The decision was issued on 16 November 2021, therefore in terms of Rule 62(4) of this Court’s Rules, 8 weeks expired on31 December 2021 or thereabout.

In casu, the application was filed on 31 January 2022.

Applicant’s response to this point as captured in para 9 of its answering affidavit is that in terms of s 196 of the Customs and Excise Act it could not institute proceedings before giving notice to respondent that in terms of sub section (2) of the said section the proceedings ought to be instituted within 8 months from the date of cause of action, therefore it was still within the requisite time frames.

Rule 62(4) provides;

“any proceedings by way of review shall be instituted within eight weeks of the termination of the suit, action or proceedings in which the irregularity or illegality complained of is alleged to have occurred;

Provided that the court may for good cause shown extend the time.”



Section 196 of the Customs and Excise Act provides;

“Notice of action to be given to officer


  1. No civil proceedings shall be instituted against the State, the Commissioner or an officer for anything done or omitted to be done by the Commissioner or an officer under this Act or any other law relating to Customs and Excise until sixty days after notice has been given in terms of the State Liabilities Act [Chapter 8:15].


  1. Subject to subsection (12) of section one hundred and ninety –three, any proceedings referred to in subsection (1) shall be brought within eight months after the cause thereof arose….”




Going by the provisions of the Act, applicant’s application was filed within time, there was therefore no need for condonation. The application is properly before the court. This explains why respondent did not pursue this point in its oral submissions.

Section 126 of the Act, referred to reads as follows;

“Remission of duty upon loss or destruction of goods

If the Commissioner is satisfied that-

  1. before their removal from customs control goods were destroyed by accident or lost by accident, without going into consumption, either on board ship or an aircraft or other vehicle or while in a pipeline or in landing, loading, transportation or handling; and


  1. Every reasonable effort was made and precaution taken to prevent their loss or destruction;

the Commissioner shall remit or refund the duty payable on the goods.”

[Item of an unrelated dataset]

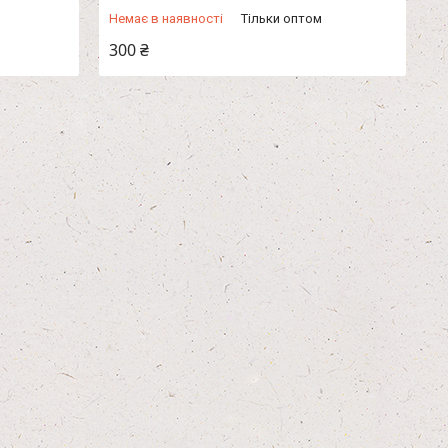
Немає в наявності
Тільки оптом
300 ₴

As conceded by the applicant, rightly so in my view, in considering remission of duty in terms of s 126 of the Act, the Commissioner will be exercising a discretionary power.

In casu, it is common cause that respondent’s officials attended the scene of accident, assessed the situation, took pictures and advised applicant’s representatives to reload the remaining goods that were still intact and capable of being exported and the damaged empty cans and drive the truck to Chirundu Customs yard to facilitate quantification of loss.

A physical examination was conducted and going by applicant’s own version the physical examination was done in applicant’s crew’s presence.

The examination established that 961.25 cases were intact, 198.75 were damaged, and 1360 cases were missing resulting in the issuance of the special warrant. Some of the pictures relied upon by applicant show damaged cans thrown all over the place of the accident after the truck had been removed from the scene. This is despite applicant had been told to reload the damaged cans. Its explanation for not so doing was that it is dangerous to load damaged goods since it is a health hazard even to touch them. This clearly shows that applicant left some damaged cans deliberately.

Some pictures show people just standing by and others collecting and loading the trailer.

It is noted that applicant was granted full remission on the 198.75 cases destroyed as a result of the accident but however was of the view that the 1360 cases that were not accounted for were consumed in Zimbabwe and not destroyed by the accident. Has there been an injudicious exercise of discretion in this case? Certainly not in my view.

In the result therefore I find that the application is without merit.

Accordingly it is and is hereby dismissed with costs.